The first significant action against child porn in India was taken earlier this year when Crime Investigation Department of Telangana arrested a US citizen for circulating child porn on the internet. The Indian agency received a tip-off from Interpol and arrested the accused who was working as vice president at the Hyderabad office if an MNC law firm. 

Aarambh India is country’s first online portal for reporting online child sexual images and videos that allow anyone report any child porn related content. The reported content is assessed by Internet Watch Foundation (IWF) of the UK that takes further action to remove or block the content from its hosting website. 

Recently, this organisation received a report from an anonymous internet user about 200 videos available online that shows sexual abuse and torture of baby boys and girls of different ethnicities. The web page that contained this disturbing content was traced to Russia, and in less than a day’s time the reported videos were removed, a leading daily reported. 

Since its launch about eight months back, Aarambh has received more than 420 reports, and 46 of the reported cases have explicit content. Shocking, 70 percent of the content is of severe nature such as rape and in about 30 percent of the children are between 0 to 2 years old, reported the Times of India.

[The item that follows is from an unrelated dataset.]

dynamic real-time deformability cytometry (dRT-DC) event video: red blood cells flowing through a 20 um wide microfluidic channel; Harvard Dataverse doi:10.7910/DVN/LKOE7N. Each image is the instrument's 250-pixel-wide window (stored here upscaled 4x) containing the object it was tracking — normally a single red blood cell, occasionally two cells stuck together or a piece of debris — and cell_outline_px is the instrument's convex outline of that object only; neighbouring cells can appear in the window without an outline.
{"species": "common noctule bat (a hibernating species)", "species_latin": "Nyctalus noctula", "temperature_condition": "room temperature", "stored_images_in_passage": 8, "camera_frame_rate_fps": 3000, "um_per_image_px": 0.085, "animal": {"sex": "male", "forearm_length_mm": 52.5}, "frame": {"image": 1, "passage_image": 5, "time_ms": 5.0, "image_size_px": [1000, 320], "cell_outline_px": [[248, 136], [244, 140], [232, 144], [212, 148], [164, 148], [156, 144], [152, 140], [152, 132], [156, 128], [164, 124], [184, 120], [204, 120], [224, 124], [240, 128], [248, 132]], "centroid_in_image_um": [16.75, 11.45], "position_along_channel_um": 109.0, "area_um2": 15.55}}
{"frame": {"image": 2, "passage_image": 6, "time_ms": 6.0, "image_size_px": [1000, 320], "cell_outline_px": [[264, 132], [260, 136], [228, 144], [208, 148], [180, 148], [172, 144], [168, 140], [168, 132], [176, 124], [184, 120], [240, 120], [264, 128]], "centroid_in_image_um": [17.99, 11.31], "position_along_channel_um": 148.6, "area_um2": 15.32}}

As per the data released by National Crime Records Bureau, in 2015, 96 reports of children being sexually exploited via online imagery were recorded in India which is a 140 percent rise from the data of previous year. 

In an effort to curb the menace, last month the central government asked the internet service providers in Chennai to block those websites that have been listed by IWF for explicit content on or before July 31 this year. IWF block list has around 3500 URLs, and this list is updated twice a day. 

The central government’s order came as per recommendations made by an inter-ministerial committee. This committee was set up after a Supreme Court directive. The committee observed that most of the websites hosting the explicit child porn content are based outside India, and at present, India lacks a mechanism to trace such hosting sites.

To access the list provided by the IWF, the internet service provider will have to pay a fee. The central government has assured the service providers to pay the fee on behalf; the TOI quoted the president of Internet Service Providers Association of India, Rajesh Chharia as saying. 

However, though this arrangement shows that the central government is determined to stop the circulation of child porn material in India but to find a permanent solution, the government must build a domestic mechanism to trace and remove such content.